## Document passage

--------

Cuba is on fire as protesters torch alpine heaps of garbage whilepots and pans rattle in Havana, Santiago de Cuba, Matanzas and smaller municipalities from the east coast to the western tip of the island. It almost sounds like Carnaval — the ragged beat, the tinny metallic accent of the clave punctuating the chanting, shouting and yelping.
But last week in Morón, where many residents work at foreigner-only resorts in nearby Cayo Coco and Cayo Guillermo, a band of locals did the unthinkable: They attacked the provincial Communist Party headquarters.
Of course, there have been mass protests in Cuba before, but nothing quite like what we’ve seen in recent days. In Morón, the protesters burned the symbols of the Revolution: portraits of leaders, plaques, declarations… The next day, the government scrambled up supporters to publicly praise the Revolution, and by the following night, the feared paramilitary Red Berets came marching into Morón. Meanwhile, as Cubans struggled to put food on the table in the midst of a crippling oil blockade — and President Donald Trump huffed and puffed about “taking Cuba” — the federal police were let loose all over the island to beat the hell out of people. Still, the demonstrators keep coming, night after night, shouting “Libertad!"

The protesters may be emboldened now, and government supporters might well be anxious about the turmoil. But with the electrical grid collapsed — leaving the island in complete darkness — and the revolutionary government announcing “the doors are open” for Cuban exiles to invest in the island, both sides are asking the same question: Now what?
As Trump tries to cram Cuba into his problematic Venezuela framework, will the situation dissolve into chaos? Will Cuba be forced into some kind of protectorate status with the U.S.? And if so, will the economic initiative hinted at by Secretary of State Marco Rubio lead to a democratic opening?
Despite what Trump may think, forcing regime change in Cuba will be a lot more complicated than taking out Nicolás Maduro.
Political and economic experts have declared the Cuban Revolution dead countless times over its 67-year reign but the comandantes —with and without Fidel Castro — have shown an uncanny knack for survival.
As Trump continues to squeeze Cuba, my thoughts go to my father. It was my father who planned my family’s escape from Cuba on a crammed 28-foot boat in February 1963, less than two years after the United States' botched Bay of Pigs invasion and just three and a half months after the Cuban missile crisis.
I try to take some comfort in the fact that Trump’s crassness would have been too much for my dad. But the “liberation” of Cuba? I fear my father, like millions of other Cubans, would accept anything in exchange for a chance to see his beloved homeland free.

My father never went back to Cuba (though he dreamt about it, briefly considered it as Alzheimer’s began to stalk him). But I did, returning for the first time in 1995. Cuba was just starting to breathe after the disappearance of the Soviet Union, and I was starry-eyed. I remember seeing the scaffolding around the buildings in Old Havana and thinking, “Oh, they’re rebuilding, how wonderful.”
But as my visits — and a nearly year-long stay in 1999 — added up over the years, the scaffolding became a permanent fixture, vines curling around the platforms, now sutured by rust to the granulating walls. The metaphor was almost too much to bear.

--------

## Data excerpt

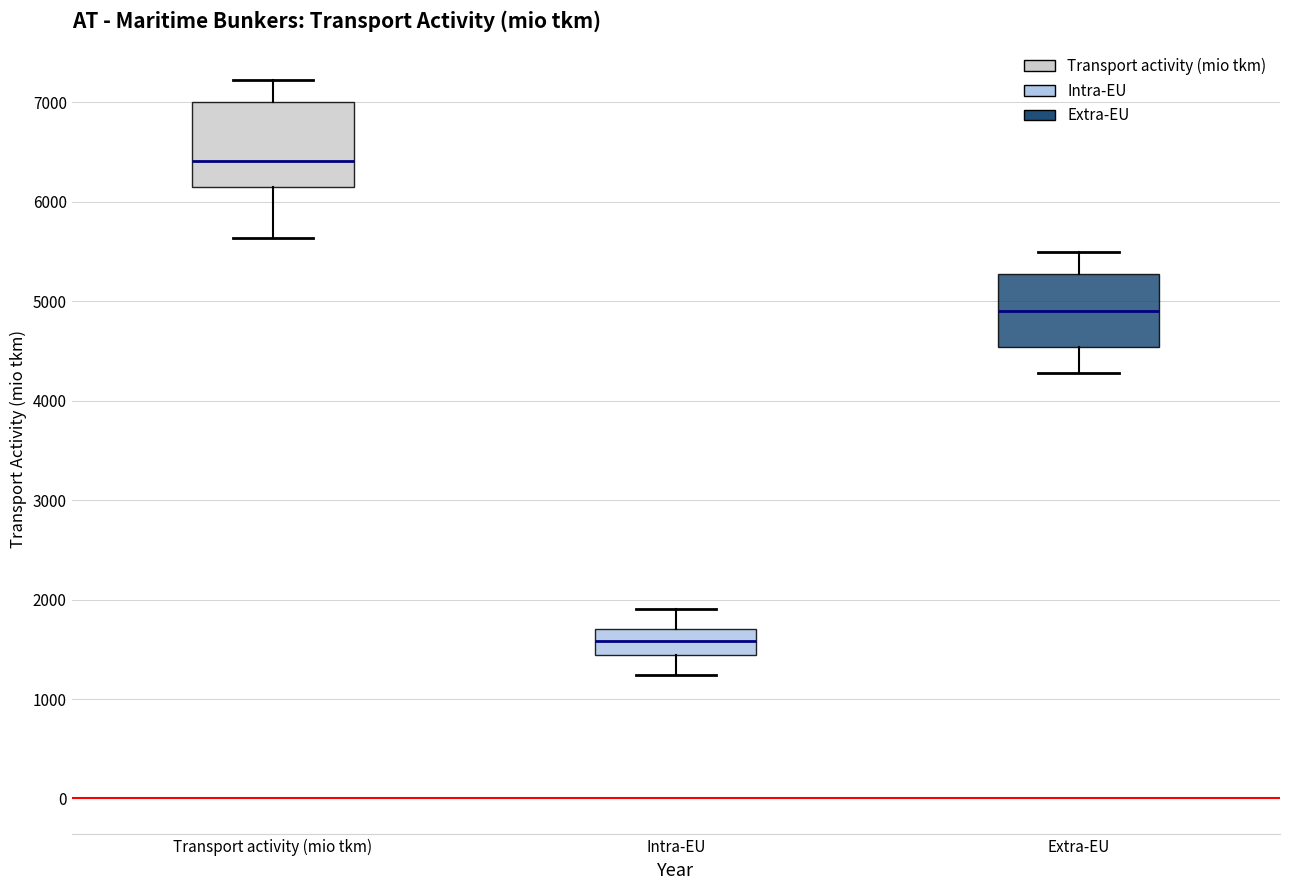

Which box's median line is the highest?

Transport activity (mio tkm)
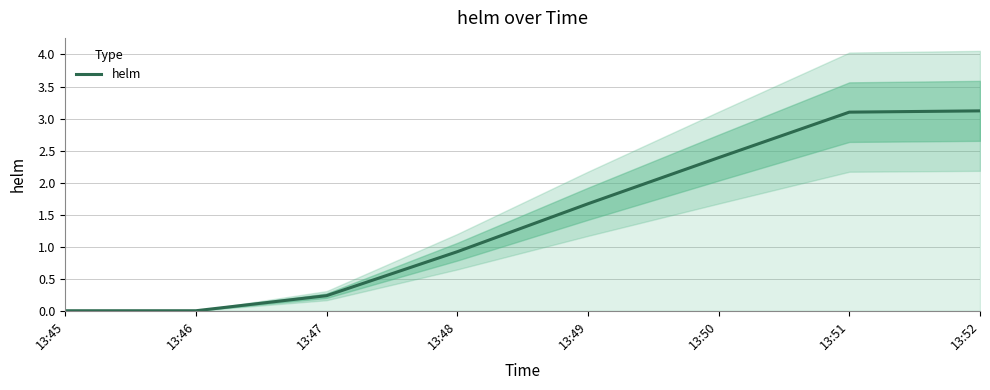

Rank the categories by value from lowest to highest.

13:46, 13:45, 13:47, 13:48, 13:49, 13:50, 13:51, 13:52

--------

Edit the Cuban protests essay above, starting at "Despite what Trump" and ending at "beloved homeland free.", so that "boat" becomes "vessel", and give that stretch in full.

## Answer to this task
Despite what Trump may think, forcing regime change in Cuba will be a lot more complicated than taking out Nicolás Maduro.
Political and economic experts have declared the Cuban Revolution dead countless times over its 67-year reign but the comandantes —with and without Fidel Castro — have shown an uncanny knack for survival.
As Trump continues to squeeze Cuba, my thoughts go to my father. It was my father who planned my family’s escape from Cuba on a crammed 28-foot vessel in February 1963, less than two years after the United States' botched Bay of Pigs invasion and just three and a half months after the Cuban missile crisis.
I try to take some comfort in the fact that Trump’s crassness would have been too much for my dad. But the “liberation” of Cuba? I fear my father, like millions of other Cubans, would accept anything in exchange for a chance to see his beloved homeland free.